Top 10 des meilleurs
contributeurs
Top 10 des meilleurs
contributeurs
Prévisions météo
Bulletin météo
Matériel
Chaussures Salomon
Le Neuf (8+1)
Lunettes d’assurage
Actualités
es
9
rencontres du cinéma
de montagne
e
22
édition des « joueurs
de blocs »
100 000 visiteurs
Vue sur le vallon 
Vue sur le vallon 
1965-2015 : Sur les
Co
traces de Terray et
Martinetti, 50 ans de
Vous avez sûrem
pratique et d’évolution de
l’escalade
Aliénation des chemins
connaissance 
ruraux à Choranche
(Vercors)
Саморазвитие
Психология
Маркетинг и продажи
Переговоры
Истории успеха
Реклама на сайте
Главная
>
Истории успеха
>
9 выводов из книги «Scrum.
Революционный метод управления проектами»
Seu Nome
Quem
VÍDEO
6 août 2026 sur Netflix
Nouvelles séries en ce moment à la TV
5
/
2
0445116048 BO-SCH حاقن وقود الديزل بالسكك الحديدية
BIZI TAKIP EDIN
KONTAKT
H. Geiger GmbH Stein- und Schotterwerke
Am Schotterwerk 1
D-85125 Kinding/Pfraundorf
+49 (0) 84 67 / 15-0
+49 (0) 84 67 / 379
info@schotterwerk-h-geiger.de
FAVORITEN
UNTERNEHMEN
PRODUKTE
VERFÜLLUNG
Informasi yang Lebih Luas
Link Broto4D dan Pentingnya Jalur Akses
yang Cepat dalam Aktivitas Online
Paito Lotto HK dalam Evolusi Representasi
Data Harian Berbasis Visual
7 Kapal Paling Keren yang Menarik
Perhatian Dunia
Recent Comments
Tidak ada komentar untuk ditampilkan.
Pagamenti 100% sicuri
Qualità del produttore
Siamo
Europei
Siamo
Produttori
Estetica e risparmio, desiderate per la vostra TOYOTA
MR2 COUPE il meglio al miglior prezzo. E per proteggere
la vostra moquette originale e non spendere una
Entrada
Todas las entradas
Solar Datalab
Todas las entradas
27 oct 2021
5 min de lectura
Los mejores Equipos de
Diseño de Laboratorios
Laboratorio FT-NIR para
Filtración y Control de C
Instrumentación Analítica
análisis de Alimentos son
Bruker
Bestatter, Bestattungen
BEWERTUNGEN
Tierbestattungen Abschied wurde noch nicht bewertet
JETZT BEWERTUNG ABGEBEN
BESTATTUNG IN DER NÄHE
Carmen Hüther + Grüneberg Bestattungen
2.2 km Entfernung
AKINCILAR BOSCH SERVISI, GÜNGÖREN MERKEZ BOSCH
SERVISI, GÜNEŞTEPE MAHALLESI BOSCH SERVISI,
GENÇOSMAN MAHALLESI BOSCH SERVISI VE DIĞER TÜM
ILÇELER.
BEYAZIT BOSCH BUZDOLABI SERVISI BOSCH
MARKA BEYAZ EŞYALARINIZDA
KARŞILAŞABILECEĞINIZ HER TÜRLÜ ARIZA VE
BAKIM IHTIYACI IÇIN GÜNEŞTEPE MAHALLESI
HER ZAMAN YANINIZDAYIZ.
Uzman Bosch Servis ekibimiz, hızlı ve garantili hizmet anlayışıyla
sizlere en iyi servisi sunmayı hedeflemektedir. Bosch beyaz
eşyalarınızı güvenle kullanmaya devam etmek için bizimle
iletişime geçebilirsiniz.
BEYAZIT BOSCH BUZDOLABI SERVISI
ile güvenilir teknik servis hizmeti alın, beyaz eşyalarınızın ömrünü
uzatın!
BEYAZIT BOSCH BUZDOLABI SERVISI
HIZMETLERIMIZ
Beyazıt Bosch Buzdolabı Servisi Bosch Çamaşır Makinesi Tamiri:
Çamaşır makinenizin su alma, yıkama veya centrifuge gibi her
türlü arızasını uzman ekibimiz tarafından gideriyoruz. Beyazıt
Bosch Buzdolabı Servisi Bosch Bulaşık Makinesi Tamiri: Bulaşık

*Exercise description*
Every line of the records that includes the word "Çamaşır" should be gathered.

*Written answer*
Beyazıt Bosch Buzdolabı Servisi Bosch Çamaşır Makinesi Tamiri:
Çamaşır makinenizin su alma, yıkama veya centrifuge gibi her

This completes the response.